For a quick moment, Michael grew some balls. He spoke the truth, and pulled the curtain
from the Wizard of Oz. Then the Wizard struck back, railing him on the airways and… emasculating him. Michael had to backtrack, and started saying and acting like an extreme conservative to win back his audience. But too late, his true “colors” where revealed, and he was rubber stamped as someone who secretly supported President Obama. So much for Michael being the RNC chair. This is just one of many examples of trying to please the Republican Party while being black.
Herman will do almost anything to make white people feel more comfortable, especially when it comes to Muslims and blacks. Special oaths. Not hiring them in his cabinet. Searching them specifically when boarding a planes, and, saying bombastic things about anyone who is not white.
The reason why this goes on is because candidates like him have come to the conclusion that they are not going to get that vote anyway. The are convinced that, especially black people, will not listen to them, and that they are assumed to be uncle Toms’. So if they piss off a few Black people or Muslims, so what if it can get them a few extra white votes. They take the position that all African-Americans think a certain way, or act a certain way, or are nothing like him, or, that they can’t relate to the “average African-American” so it’s a lost cause in trying to win their vote.
Herman is missing a grand opportunity, and that is to energize the Republican Party with an influx of middle class African-American voters. Are they a huge audience, no, but, it would take away votes that would normally would be cast for a Democratic candidate. This would also attract other minorities in this country to at least look at the Republican Party more closely. To his credit, Herman has not tied himself too close to the tea party wing of the Republican Party. But to his detriment, he has missed out, just like many black Republicans who have come before him, to truly integrate the Republican Party and give it possibilities of offering ideas that will work for all Americans, instead of catering to those in the Republican party, who will eventually throw him out anyway.
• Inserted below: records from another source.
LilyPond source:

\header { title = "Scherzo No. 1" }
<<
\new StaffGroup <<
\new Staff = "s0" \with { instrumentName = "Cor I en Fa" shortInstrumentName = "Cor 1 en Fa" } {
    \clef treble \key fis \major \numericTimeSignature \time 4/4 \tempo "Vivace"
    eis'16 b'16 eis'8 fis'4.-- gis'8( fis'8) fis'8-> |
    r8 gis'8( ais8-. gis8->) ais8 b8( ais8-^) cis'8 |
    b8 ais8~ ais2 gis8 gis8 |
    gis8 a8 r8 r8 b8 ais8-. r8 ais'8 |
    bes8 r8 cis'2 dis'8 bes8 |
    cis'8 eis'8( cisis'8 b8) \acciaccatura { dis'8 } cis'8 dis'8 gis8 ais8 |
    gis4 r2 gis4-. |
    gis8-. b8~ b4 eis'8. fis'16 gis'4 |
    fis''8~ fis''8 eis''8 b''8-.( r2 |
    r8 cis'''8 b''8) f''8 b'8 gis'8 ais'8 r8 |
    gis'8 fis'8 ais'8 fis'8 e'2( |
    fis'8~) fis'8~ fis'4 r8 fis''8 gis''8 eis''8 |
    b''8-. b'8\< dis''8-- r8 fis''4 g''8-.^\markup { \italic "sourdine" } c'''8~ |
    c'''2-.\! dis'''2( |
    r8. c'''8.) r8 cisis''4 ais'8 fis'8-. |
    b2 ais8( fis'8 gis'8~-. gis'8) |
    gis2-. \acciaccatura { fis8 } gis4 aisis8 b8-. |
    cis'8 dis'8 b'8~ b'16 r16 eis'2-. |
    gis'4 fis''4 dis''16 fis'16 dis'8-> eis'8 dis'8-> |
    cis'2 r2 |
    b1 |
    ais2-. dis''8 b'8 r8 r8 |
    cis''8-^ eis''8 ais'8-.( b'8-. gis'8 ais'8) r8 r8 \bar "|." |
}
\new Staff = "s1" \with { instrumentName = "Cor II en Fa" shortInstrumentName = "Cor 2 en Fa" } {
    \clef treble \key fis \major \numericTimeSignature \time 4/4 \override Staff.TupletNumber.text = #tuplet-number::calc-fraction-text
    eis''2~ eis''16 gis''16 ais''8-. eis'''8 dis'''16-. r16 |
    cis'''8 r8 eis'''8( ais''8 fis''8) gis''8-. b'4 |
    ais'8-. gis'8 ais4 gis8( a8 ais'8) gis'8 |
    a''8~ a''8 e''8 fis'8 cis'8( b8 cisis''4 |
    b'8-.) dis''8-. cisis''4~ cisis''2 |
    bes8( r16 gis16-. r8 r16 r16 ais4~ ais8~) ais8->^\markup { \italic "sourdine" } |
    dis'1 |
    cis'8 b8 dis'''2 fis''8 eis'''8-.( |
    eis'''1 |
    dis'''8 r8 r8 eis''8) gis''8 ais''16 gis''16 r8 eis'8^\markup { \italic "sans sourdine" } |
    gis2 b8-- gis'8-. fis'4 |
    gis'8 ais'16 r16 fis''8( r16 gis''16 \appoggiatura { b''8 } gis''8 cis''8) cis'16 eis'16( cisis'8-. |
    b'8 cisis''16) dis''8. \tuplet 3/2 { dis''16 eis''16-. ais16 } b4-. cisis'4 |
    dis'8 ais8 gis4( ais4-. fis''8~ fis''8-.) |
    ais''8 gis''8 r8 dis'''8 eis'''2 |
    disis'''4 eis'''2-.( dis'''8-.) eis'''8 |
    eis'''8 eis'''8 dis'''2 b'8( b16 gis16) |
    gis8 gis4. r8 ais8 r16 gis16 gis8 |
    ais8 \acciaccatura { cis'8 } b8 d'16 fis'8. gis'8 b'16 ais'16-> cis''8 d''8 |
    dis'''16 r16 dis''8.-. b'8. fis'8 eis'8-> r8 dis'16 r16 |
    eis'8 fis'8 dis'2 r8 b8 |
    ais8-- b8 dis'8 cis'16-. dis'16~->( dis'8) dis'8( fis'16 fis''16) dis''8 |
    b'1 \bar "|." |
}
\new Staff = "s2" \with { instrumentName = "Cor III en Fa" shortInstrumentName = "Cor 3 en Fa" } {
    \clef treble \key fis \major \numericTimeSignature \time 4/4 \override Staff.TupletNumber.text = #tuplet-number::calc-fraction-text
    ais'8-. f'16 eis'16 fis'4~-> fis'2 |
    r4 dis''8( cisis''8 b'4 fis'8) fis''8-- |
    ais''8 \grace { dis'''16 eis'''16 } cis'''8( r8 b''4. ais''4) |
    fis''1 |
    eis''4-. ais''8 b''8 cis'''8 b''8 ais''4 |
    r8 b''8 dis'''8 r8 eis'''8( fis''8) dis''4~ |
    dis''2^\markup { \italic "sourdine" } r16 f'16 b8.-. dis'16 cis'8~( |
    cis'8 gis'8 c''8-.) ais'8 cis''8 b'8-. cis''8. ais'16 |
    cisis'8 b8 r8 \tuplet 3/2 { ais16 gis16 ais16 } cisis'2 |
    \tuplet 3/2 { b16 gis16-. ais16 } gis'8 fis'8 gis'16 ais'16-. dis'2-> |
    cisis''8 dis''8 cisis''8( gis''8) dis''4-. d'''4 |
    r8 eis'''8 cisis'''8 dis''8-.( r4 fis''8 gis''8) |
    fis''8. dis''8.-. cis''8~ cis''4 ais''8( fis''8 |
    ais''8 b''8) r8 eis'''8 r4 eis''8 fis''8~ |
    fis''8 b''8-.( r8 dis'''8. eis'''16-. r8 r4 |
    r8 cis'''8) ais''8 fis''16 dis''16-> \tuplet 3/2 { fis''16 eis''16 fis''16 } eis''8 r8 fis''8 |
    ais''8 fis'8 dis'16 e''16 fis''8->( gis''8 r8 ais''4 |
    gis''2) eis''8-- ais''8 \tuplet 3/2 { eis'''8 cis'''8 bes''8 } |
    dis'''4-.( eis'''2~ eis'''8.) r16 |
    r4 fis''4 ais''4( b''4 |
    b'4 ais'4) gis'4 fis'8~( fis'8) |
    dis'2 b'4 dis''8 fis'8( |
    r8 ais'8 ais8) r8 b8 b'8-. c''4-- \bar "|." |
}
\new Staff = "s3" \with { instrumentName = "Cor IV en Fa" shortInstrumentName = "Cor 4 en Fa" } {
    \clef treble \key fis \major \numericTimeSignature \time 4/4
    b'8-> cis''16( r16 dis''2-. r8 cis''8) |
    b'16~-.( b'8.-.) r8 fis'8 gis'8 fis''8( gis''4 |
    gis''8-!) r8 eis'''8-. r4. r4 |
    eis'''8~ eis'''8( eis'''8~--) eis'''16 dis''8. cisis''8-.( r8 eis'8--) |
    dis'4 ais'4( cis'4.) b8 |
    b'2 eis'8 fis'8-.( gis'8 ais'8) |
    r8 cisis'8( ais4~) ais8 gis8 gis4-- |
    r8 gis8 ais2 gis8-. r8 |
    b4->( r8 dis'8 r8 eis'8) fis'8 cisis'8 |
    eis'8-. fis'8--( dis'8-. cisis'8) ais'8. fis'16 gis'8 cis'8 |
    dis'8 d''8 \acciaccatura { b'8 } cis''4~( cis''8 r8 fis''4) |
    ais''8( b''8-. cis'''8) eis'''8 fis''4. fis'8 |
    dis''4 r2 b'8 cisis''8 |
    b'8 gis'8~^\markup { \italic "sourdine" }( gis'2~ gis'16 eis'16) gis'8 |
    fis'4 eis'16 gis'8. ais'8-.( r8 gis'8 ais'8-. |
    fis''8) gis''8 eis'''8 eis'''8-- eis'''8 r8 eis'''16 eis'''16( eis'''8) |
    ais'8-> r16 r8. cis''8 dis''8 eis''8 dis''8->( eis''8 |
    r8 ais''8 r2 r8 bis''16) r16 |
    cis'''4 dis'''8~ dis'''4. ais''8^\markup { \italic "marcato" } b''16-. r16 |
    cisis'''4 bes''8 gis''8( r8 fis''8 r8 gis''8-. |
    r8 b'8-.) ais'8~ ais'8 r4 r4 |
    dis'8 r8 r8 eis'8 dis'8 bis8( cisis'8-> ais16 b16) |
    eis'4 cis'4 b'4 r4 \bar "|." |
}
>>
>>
Finally, back to the story of my father and voting for Zak. Zak promised to do something, something simple and tangible, fix something and that why he got my father’s vote. Besides the 9-9-9 plan, and besides blaming everything on you black folks and the Democrats, and beside being folksy and personable, what do you bring to the table besides being your average everyday Black Republican? Good luck Alan Keyes… I mean Herman Cain. I like you, but because of the actions of your party and how African-Americans have to morph themselves to “fit” into it, I can’t vote for you.